[阅读材料]

Given a singly linked list where elements are sorted in ascending order, convert it to a height balanced BST.



【题意】

将一个有序链表转换成平衡二叉树


【思路】


思路跟Convert Sorted Array to Binary Search Tree完全一样


【代码】

/**
 * Definition for singly-linked list.
 * struct ListNode {
 *     int val;
 *     ListNode *next;
 *     ListNode(int x) : val(x), next(NULL) {}
 * };
 */
/**
 * Definition for binary tree
 * struct TreeNode {
 *     int val;
 *     TreeNode *left;
 *     TreeNode *right;
 *     TreeNode(int x) : val(x), left(NULL), right(NULL) {}
 * };
 */
class Solution {
public:
    
    ListNode *getMidNode(ListNode *head){
        if(head==NULL || head->next==NULL)return head;
        ListNode* prev=NULL;        //指向pstep1的前一个节点
        ListNode* pstep1=head;      //每次向前移动一步
        ListNode* pstep2=head->next;    //每次向前移动两步
        //对于偶数链表,结束条件是pstep2->next==NULL
        //对于计数链表,结束条件是pstep2==NULL
        
        while(pstep2!=NULL && pstep2->next!=NULL){
            prev=pstep1;
            pstep1=pstep1->next;
            pstep2=pstep2->next->next;
        }
        
        //找到链表中间节点的同时,把链表分裂为前后两个独立的链表
        if(prev)prev->next=NULL;
        
        return pstep1;
    }

    TreeNode *sortedListToBST(ListNode *head) {
       if(head==NULL)return NULL;
       
       ListNode*mid=getMidNode(head);
       //创建根节点
       TreeNode*root=(TreeNode*)malloc(sizeof(TreeNode));
       root->val=mid->val;
       //创建左子树
       TreeNode*left=NULL;
       if(mid!=head)
            left=sortedListToBST(head);
       //创建右子树
       TreeNode*right=sortedListToBST(mid->next);
       //构造二叉树
       root->left=left;
       root->right=right;
       
       return root;
       
    }
};

[数据摘录]
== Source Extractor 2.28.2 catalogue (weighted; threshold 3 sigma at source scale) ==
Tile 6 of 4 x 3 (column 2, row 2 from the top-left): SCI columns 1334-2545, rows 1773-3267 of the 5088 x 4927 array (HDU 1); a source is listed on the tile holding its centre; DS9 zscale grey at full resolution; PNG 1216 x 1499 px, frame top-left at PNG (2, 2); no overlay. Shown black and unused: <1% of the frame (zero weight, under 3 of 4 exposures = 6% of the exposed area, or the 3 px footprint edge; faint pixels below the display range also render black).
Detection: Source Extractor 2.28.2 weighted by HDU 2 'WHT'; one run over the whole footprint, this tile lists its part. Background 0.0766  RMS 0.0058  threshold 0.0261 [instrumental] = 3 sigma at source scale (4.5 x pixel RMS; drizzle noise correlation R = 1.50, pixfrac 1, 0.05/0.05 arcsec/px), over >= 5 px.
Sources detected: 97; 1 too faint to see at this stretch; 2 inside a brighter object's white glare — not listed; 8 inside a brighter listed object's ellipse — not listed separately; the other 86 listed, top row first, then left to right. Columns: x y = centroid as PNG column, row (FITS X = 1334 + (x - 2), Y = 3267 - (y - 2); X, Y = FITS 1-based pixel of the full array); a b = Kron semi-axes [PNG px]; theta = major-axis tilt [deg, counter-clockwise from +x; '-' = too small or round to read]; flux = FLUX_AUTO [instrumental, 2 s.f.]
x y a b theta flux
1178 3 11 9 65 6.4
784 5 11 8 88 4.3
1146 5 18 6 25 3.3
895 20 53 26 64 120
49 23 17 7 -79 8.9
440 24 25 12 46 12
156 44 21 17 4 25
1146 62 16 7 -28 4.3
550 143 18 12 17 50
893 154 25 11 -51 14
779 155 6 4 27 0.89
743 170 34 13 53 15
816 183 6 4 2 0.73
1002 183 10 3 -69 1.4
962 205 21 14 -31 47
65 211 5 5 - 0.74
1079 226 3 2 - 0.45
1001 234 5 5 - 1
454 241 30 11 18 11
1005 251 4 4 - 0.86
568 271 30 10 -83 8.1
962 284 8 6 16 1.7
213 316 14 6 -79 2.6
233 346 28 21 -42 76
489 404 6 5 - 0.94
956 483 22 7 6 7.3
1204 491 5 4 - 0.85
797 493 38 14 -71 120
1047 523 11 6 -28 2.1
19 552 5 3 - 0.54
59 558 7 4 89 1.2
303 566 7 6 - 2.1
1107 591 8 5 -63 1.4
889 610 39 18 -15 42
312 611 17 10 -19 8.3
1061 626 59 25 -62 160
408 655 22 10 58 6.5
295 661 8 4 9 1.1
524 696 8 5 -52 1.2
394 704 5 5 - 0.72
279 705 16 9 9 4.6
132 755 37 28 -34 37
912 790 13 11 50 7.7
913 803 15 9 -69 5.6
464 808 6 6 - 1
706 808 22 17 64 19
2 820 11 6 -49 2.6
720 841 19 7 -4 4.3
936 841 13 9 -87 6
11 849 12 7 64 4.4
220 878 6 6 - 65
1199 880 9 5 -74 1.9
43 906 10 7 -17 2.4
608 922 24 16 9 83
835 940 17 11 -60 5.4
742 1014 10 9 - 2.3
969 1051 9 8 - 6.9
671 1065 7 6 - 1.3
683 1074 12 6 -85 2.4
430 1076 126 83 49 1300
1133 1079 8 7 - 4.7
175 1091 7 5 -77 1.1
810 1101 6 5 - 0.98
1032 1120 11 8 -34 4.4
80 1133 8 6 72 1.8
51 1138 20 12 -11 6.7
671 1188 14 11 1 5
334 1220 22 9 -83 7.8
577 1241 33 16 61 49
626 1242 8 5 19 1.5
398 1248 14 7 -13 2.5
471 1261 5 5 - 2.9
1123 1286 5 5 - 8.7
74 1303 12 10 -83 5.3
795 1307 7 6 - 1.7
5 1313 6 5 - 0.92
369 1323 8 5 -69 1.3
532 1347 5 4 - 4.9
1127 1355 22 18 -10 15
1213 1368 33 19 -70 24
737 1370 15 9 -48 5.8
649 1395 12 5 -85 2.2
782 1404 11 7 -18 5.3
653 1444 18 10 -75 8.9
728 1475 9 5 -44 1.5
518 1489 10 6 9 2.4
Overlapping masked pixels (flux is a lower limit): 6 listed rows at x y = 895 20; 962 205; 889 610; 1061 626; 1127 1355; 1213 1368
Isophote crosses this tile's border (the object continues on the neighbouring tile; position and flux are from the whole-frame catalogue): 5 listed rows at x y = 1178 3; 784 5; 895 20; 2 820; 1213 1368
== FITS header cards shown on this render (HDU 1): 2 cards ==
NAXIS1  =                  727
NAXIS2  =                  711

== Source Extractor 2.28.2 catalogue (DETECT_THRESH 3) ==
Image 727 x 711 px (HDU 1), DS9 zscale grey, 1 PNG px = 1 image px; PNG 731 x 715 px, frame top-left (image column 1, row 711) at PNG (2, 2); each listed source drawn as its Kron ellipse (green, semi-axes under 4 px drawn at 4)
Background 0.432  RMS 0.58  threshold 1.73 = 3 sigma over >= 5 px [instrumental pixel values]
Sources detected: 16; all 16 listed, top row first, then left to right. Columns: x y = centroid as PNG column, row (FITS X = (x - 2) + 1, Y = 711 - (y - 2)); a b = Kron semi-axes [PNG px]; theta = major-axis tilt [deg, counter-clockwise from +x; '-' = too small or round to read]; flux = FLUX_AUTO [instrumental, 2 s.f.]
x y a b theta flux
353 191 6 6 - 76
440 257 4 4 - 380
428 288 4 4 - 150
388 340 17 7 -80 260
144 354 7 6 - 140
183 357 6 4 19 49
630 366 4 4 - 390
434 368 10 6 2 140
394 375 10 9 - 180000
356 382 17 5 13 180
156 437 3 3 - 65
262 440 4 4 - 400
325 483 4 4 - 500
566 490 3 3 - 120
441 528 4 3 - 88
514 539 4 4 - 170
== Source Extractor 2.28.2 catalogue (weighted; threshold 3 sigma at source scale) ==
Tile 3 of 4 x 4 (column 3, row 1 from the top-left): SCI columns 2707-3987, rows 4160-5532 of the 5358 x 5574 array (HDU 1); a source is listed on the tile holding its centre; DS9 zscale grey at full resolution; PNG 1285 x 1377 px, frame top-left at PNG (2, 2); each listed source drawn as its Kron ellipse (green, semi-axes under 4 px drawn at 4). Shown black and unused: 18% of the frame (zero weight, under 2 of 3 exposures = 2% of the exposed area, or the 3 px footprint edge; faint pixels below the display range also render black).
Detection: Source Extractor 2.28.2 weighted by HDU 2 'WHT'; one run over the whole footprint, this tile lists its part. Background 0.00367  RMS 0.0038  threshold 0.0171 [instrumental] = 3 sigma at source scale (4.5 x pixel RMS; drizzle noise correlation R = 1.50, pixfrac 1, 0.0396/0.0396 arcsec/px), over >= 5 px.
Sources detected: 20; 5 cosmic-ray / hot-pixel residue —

[练习题组]
**1.** 根据阅读材料，函数 getMidNode 中的指针 pstep2 每次向前移动几步？
**2.** 原样返回列表中从开头一直到含有“0.05/0.05 arcsec/px), over >= 5 px.”的那一行为止的所有行，首尾两行都包括在内。

[参考答案]
**1.** 每次向前移动两步。

**2.**
== Source Extractor 2.28.2 catalogue (weighted; threshold 3 sigma at source scale) ==
Tile 6 of 4 x 3 (column 2, row 2 from the top-left): SCI columns 1334-2545, rows 1773-3267 of the 5088 x 4927 array (HDU 1); a source is listed on the tile holding its centre; DS9 zscale grey at full resolution; PNG 1216 x 1499 px, frame top-left at PNG (2, 2); no overlay. Shown black and unused: <1% of the frame (zero weight, under 3 of 4 exposures = 6% of the exposed area, or the 3 px footprint edge; faint pixels below the display range also render black).
Detection: Source Extractor 2.28.2 weighted by HDU 2 'WHT'; one run over the whole footprint, this tile lists its part. Background 0.0766  RMS 0.0058  threshold 0.0261 [instrumental] = 3 sigma at source scale (4.5 x pixel RMS; drizzle noise correlation R = 1.50, pixfrac 1, 0.05/0.05 arcsec/px), over >= 5 px.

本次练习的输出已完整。